I am to say what morals or values are right. I don’t give a rat’s ass where any of my childhood influences got their ideas from. I’ve collected a lot of information over nearly half a century of life – words I’ve read or heard, behaviours I’ve performed or observed, emotions I’ve felt or others have shared, my own experiences and those that have been recounted to me. I process it all in my mind and make my own decisions on what is “right”, and choose my actions based on my ability to sleep soundly at night. I answer to my own conscience, and if I’ve crossed it, I can not rest easy.

Mariah's avatar

I think you answered your own objection. ”...some will be offended when it does no physical harm to them.” If it does no harm, it’s not immoral.
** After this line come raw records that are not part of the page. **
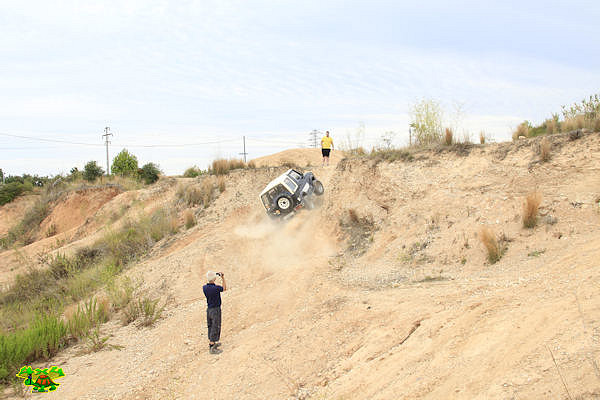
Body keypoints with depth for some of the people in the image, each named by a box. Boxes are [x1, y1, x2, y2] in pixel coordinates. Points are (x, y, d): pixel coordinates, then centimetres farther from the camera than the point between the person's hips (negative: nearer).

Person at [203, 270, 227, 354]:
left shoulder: (204, 288, -7)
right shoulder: (216, 288, -24)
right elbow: (224, 288, -3)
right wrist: (223, 278, 4)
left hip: (208, 309, 7)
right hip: (216, 310, -7)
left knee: (210, 327, 20)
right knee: (215, 328, 2)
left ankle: (212, 343, 35)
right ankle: (212, 348, 5)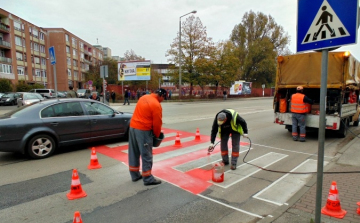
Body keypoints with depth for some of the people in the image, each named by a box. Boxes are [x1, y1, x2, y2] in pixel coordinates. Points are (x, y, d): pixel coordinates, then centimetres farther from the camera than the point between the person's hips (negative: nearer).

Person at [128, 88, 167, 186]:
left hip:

I don’t care if you’re offended.

But you’re right that the “indirectly” detail is the loophole many will use. In the example you gave, people will claim such relationships will lead to degradation of society which in turn causes harm. I personally disagree with this line of logic but it’s one of those gray areas that my basic rules don’t cover.

downtide's avatar

My morality began with what my (atheist) parents taught me about being friendly, co-operative and compassionate. It has developed over 46 years of experience living in human society. It is a morality based on doing the least possible harm to others. I know it works because I’m not in jail, and no-one has ever told me I’m a horrible or evil person.

talljasperman's avatar

Stan lee and Spiderman is where I gleaned my morality, I practiced it in school and on bullies in recess.
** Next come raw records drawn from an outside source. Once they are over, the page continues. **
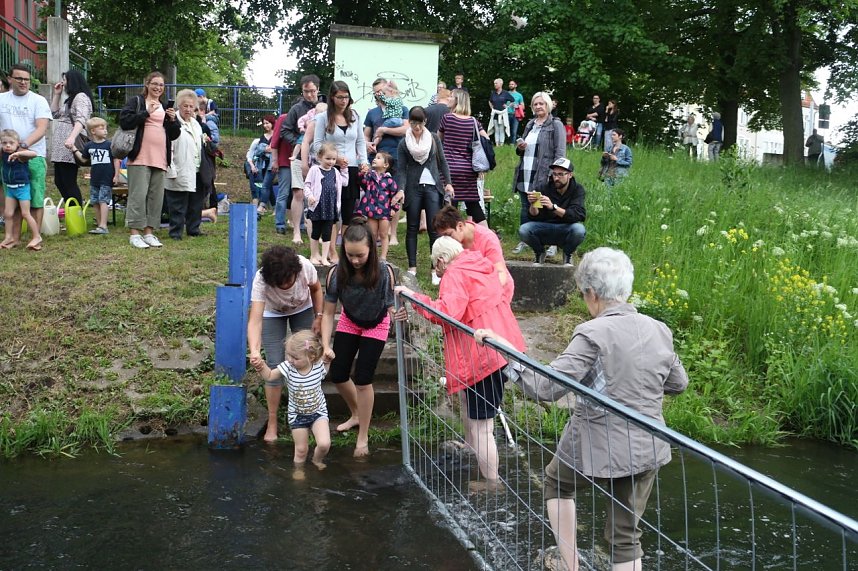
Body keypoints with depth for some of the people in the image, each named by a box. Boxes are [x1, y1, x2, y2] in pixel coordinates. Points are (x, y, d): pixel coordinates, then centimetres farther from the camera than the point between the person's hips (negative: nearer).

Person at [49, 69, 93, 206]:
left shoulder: (81, 97, -9)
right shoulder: (70, 99, 23)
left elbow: (81, 120, -24)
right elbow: (55, 114, 32)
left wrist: (72, 137, -38)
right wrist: (57, 94, 23)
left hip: (70, 147, -10)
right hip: (61, 149, 10)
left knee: (69, 183, -9)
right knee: (59, 181, 12)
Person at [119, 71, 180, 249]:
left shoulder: (165, 107, 21)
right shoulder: (136, 101, 4)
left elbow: (174, 135, 20)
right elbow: (124, 121, -11)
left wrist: (173, 121, 1)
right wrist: (146, 112, -16)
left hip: (160, 159, 6)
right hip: (140, 157, -6)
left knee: (156, 196, 6)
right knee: (138, 194, -8)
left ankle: (149, 232, 12)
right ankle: (135, 233, -4)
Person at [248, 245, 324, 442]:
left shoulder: (306, 267, -36)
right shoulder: (260, 280, -41)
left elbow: (316, 289, -11)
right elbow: (255, 320, -48)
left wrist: (318, 318, -13)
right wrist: (254, 351, -63)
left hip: (303, 309, 2)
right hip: (272, 314, -2)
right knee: (275, 365, -10)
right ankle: (272, 422, 1)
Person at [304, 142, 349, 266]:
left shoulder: (335, 172, 10)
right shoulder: (315, 170, -4)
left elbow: (345, 182, 18)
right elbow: (307, 185, -6)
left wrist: (344, 169, 14)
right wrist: (309, 195, -21)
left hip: (331, 207, 4)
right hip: (318, 206, -4)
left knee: (327, 233, 4)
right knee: (316, 232, 7)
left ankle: (324, 258, 9)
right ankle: (313, 257, 19)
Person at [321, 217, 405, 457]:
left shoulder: (384, 272, -34)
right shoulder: (337, 273, -28)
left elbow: (390, 307, -28)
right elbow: (328, 313, -20)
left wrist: (396, 315, -52)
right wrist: (326, 345, -30)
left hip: (375, 325, -3)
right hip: (349, 322, 3)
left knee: (362, 379, -8)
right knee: (338, 375, 5)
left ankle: (363, 438, 11)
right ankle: (357, 415, 36)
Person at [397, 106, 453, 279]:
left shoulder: (434, 138, 6)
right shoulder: (404, 144, 2)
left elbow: (442, 162, 11)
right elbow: (402, 169, -1)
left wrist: (448, 183, 3)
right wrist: (400, 190, -14)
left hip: (432, 187, 0)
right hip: (413, 188, 0)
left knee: (434, 229, -4)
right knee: (412, 228, 4)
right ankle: (412, 267, 11)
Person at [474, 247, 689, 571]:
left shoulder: (594, 334, -19)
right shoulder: (659, 331, -1)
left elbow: (548, 387, -24)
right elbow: (679, 384, 14)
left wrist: (505, 349, -17)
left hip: (596, 447, -4)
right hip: (647, 452, 4)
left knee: (556, 482, 29)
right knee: (626, 537, 14)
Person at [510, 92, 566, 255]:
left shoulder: (556, 125, -2)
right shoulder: (530, 124, 18)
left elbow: (560, 153, -8)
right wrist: (520, 147, 3)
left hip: (542, 175, -6)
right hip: (525, 174, 6)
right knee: (525, 207, 10)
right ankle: (524, 240, 18)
Hypocrisy_Central's avatar

@downtide My morality began with what my (atheist) parents taught me about being friendly, co-operative and compassionate. It has developed over 46 years of experience living in human society.
Which brings us back full circle to the original question; how do you know they were right? Did you take their instruction, rules, etc and test them? Did you do opposite what they told you to see if a better out come would come from in contrary to what your parents, teacher, etc told you? Or did you basically accept what they told you and followed it, because they said it was the best or better way to go?

downtide's avatar

@Hypocrisy_Central Yes of course i tested them. Its all about testing hypotheses. If you take what your parents say and act on it, and good things result, there’s a good chance they were right. If you take what they say and bad things happen, you learn and modify, and do it different next time.

As it happens my parents are sane and sensible, so their morality works pretty well for me too. Along the way I’ve added things that they perhaps wouldn’t be so comfortable with, but I’ve tested those too and they also work for me.

ninjacolin's avatar

You “know” your moral decisions are right because they can be observed serving their purpose. You don’t have to get it right the first time. You have to crawl and fall a lot before you learn to walk.
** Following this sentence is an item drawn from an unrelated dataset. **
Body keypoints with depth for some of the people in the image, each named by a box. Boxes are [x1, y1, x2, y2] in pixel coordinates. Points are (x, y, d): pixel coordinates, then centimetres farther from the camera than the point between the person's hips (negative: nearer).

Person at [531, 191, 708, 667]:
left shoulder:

Hypocrisy_Central's avatar

@downtide If you take what your parents say and act on it, and good things result, there’s a good chance they were right.
There could have been an incident that came out better. Just because what you could consider negative didn’t happen is no slam dunk they are right. If your father said do not steal bikes and you never stole on, sure, you would not have the law looking for you, or some angry person looking to do you harm for stealing their bike. However, what if you did not take you father’s advice and stole some bikes anyhow to see what happened and nothing negative happened, the law did not come knocking and the owners never materialized, all you did was end up with extra nice bikes and other people wanting to buy them off of you. Tangibly that would have been a better outcome.

Regardless, you in actuality didn’t have your own morality, as well as many others who think they chose their own morality, you took the morality of your parents and maybe others and tweaked it to be more to your liking but you did not build it from scratch or pure trial and error, at least how you describe it.